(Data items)
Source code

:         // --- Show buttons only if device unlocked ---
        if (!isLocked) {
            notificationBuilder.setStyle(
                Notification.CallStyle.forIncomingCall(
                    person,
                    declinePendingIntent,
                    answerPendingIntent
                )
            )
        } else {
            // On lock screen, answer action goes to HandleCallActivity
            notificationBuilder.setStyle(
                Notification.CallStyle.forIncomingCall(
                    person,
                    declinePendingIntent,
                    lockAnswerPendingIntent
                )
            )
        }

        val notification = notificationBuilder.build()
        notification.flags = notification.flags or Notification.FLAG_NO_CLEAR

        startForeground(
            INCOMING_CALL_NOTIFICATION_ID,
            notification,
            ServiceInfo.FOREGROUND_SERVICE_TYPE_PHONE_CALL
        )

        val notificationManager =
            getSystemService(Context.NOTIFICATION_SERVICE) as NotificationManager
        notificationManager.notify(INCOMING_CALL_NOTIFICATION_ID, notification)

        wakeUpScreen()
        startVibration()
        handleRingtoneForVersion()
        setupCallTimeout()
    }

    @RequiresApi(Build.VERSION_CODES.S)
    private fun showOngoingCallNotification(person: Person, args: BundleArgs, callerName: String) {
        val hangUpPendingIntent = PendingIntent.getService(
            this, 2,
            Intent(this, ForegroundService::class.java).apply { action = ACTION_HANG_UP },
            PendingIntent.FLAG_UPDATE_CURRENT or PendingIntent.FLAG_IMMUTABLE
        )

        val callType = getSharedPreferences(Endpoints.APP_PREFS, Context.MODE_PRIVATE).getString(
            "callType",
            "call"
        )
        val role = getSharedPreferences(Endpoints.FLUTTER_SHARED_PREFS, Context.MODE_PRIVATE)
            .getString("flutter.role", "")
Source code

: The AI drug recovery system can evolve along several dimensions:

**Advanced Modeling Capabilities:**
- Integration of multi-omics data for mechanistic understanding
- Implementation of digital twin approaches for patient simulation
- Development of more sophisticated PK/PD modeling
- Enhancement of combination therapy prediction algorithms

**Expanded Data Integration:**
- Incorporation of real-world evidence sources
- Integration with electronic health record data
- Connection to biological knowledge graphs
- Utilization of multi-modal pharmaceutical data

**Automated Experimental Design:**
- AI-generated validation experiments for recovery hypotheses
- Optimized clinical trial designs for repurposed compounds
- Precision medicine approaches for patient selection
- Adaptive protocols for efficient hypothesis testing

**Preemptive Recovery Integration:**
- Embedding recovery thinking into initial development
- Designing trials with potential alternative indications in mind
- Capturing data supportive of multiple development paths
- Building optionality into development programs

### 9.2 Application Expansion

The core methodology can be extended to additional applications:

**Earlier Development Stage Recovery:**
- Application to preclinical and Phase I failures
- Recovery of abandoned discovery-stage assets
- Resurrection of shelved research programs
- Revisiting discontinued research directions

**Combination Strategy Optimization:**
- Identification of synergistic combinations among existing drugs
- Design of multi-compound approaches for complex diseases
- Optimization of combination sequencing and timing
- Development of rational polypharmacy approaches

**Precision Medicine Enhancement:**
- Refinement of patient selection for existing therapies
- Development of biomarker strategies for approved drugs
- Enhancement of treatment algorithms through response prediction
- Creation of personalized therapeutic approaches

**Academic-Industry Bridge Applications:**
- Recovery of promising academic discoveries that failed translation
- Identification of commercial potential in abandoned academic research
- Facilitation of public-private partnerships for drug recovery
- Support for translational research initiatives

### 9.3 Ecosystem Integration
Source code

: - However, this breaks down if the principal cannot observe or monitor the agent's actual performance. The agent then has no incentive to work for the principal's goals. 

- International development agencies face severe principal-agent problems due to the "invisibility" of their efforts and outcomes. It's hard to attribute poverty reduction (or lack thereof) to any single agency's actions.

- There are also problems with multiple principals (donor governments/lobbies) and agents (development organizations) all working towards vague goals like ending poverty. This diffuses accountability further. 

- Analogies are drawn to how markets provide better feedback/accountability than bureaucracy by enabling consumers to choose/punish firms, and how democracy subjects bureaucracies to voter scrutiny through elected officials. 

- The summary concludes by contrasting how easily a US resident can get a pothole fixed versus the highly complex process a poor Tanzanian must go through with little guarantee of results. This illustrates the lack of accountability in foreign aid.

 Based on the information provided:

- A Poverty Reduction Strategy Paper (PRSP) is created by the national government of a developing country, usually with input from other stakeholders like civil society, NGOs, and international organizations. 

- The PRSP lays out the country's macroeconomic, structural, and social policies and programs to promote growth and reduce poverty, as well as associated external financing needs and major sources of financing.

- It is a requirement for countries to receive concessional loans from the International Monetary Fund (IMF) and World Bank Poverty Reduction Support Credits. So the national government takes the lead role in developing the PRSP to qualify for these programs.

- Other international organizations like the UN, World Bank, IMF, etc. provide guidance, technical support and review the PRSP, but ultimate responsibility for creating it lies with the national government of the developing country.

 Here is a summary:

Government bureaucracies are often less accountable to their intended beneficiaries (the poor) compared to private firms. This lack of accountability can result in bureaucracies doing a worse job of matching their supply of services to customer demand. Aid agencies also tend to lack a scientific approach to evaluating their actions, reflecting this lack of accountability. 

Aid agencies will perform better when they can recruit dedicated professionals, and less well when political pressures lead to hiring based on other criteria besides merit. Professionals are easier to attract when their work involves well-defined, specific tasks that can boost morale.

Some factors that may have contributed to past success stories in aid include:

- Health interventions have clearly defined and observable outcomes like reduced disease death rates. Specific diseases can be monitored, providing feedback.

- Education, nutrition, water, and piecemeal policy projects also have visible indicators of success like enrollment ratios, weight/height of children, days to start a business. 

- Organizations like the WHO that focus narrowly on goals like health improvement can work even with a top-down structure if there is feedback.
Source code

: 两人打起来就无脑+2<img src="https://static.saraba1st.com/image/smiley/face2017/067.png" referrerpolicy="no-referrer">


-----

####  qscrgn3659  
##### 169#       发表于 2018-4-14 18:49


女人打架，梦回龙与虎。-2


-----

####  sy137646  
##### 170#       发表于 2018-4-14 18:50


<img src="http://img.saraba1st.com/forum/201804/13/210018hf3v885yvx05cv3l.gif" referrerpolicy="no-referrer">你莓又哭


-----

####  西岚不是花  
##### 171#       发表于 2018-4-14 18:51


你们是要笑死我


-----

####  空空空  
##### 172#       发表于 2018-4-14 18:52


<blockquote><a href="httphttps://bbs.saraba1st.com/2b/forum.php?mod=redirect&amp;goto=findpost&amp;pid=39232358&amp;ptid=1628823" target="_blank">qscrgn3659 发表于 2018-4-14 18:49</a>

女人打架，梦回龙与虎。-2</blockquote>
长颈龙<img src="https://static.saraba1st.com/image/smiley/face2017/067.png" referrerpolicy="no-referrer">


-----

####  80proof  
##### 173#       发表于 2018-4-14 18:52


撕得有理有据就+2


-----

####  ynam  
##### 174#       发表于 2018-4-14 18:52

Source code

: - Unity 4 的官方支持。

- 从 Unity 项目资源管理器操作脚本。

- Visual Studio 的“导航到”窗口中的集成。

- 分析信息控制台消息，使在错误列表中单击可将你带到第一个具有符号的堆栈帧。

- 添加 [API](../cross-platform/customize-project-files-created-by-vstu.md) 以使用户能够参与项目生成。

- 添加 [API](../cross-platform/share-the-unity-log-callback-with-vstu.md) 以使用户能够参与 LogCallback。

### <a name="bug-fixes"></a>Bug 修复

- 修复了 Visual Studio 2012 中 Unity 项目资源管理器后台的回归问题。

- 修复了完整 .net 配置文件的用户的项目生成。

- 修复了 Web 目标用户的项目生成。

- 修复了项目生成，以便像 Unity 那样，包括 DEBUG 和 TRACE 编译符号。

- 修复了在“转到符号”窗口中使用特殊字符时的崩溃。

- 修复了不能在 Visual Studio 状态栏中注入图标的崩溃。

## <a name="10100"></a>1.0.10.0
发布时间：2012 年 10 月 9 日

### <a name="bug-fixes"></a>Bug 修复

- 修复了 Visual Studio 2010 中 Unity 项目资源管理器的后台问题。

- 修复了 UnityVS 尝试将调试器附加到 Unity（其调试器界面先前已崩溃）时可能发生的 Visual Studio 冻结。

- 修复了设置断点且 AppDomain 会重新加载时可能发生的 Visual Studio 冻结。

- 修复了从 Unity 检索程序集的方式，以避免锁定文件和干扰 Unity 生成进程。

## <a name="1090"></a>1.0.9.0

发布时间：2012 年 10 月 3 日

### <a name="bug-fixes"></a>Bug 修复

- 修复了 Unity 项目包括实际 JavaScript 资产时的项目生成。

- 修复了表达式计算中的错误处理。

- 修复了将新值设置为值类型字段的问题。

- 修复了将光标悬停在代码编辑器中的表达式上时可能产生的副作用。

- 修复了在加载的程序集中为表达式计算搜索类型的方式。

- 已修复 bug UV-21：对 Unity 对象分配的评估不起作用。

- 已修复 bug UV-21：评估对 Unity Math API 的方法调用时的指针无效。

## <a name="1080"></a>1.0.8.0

◆ Exercise prompt
Return, without any change, the lines that run from the start of the records through the line containing "notification.flags = notification.flags", including that final line.

◆ Completed exercise
Source code

:         // --- Show buttons only if device unlocked ---
        if (!isLocked) {
            notificationBuilder.setStyle(
                Notification.CallStyle.forIncomingCall(
                    person,
                    declinePendingIntent,
                    answerPendingIntent
                )
            )
        } else {
            // On lock screen, answer action goes to HandleCallActivity
            notificationBuilder.setStyle(
                Notification.CallStyle.forIncomingCall(
                    person,
                    declinePendingIntent,
                    lockAnswerPendingIntent
                )
            )
        }

        val notification = notificationBuilder.build()
        notification.flags = notification.flags or Notification.FLAG_NO_CLEAR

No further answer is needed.